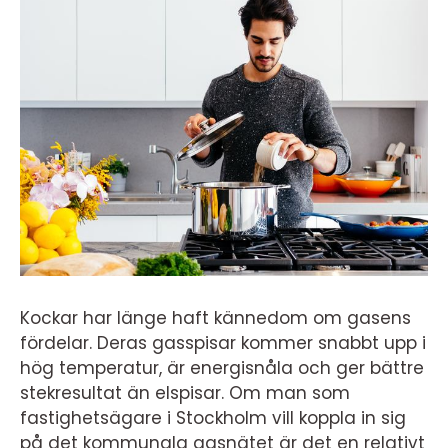
Kockar har länge haft kännedom om gasens
fördelar. Deras gasspisar kommer snabbt upp i
hög temperatur, är energisnåla och ger bättre
stekresultat än elspisar. Om man som
fastighetsägare i Stockholm vill koppla in sig
på det kommunala gasnätet är det en relativt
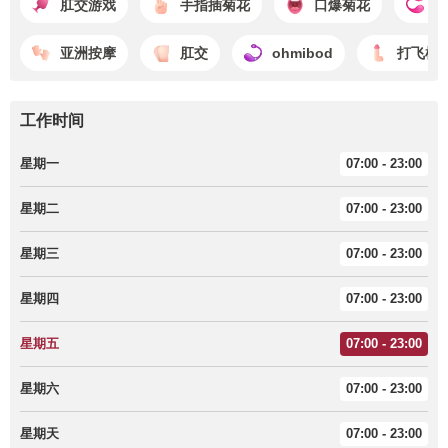
肛交游戏
手指插菊花
口爆菊花
l
亚洲按摩
肛交
ohmibod
打飞机
工作时间
星期一
07:00 - 23:00
星期二
07:00 - 23:00
星期三
07:00 - 23:00
星期四
07:00 - 23:00
星期五
07:00 - 23:00
星期六
07:00 - 23:00
星期天
07:00 - 23:00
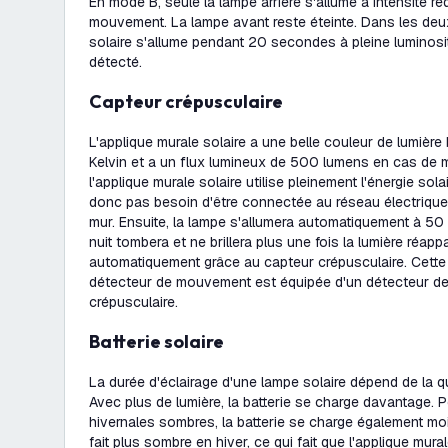
En mode B, seule la lampe arrière s'allume à intensité ré
mouvement. La lampe avant reste éteinte. Dans les deu
solaire s'allume pendant 20 secondes à pleine luminos
détecté.
Capteur crépusculaire
L'applique murale solaire a une belle couleur de lumiè
Kelvin et a un flux lumineux de 500 lumens en cas de 
l'applique murale solaire utilise pleinement l'énergie sola
donc pas besoin d'être connectée au réseau électrique, i
mur. Ensuite, la lampe s'allumera automatiquement à 50
nuit tombera et ne brillera plus une fois la lumière réapp
automatiquement grâce au capteur crépusculaire. Cette 
détecteur de mouvement est équipée d'un détecteur d
crépusculaire.
Batterie solaire
La durée d'éclairage d'une lampe solaire dépend de la qua
Avec plus de lumière, la batterie se charge davantage. 
hivernales sombres, la batterie se charge également moi
fait plus sombre en hiver, ce qui fait que l'applique mur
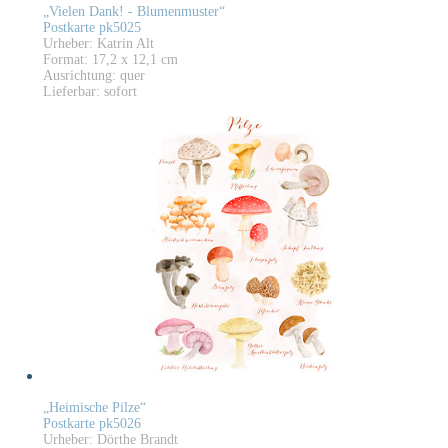
„Vielen Dank! - Blumenmuster“
Postkarte pk5025
Urheber: Katrin Alt
Format: 17,2 x 12,1 cm
Ausrichtung: quer
Lieferbar: sofort
„Heimische Pilze“
Postkarte pk5026
Urheber: Dörthe Brandt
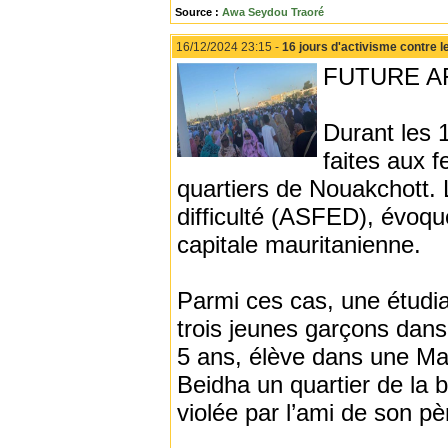
Source :
Awa Seydou Traoré
16/12/2024 23:15 -
16 jours d'activisme contre
FUTURE AF
Durant les 
faites aux 
quartiers de Nouakchott
difficulté (ASFED), évoqu
capitale mauritanienne.
Parmi ces cas, une étudia
trois jeunes garçons dans
5 ans, élève dans une Mah
Beidha un quartier de la 
violée par l’ami de son pè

• • •

● **Instruction**
Where does the string "murale" occur in the data above? Copy every line that holds it.

● **Exercise response**
L'applique murale solaire a une belle couleur de lumiè
l'applique murale solaire utilise pleinement l'énergie sola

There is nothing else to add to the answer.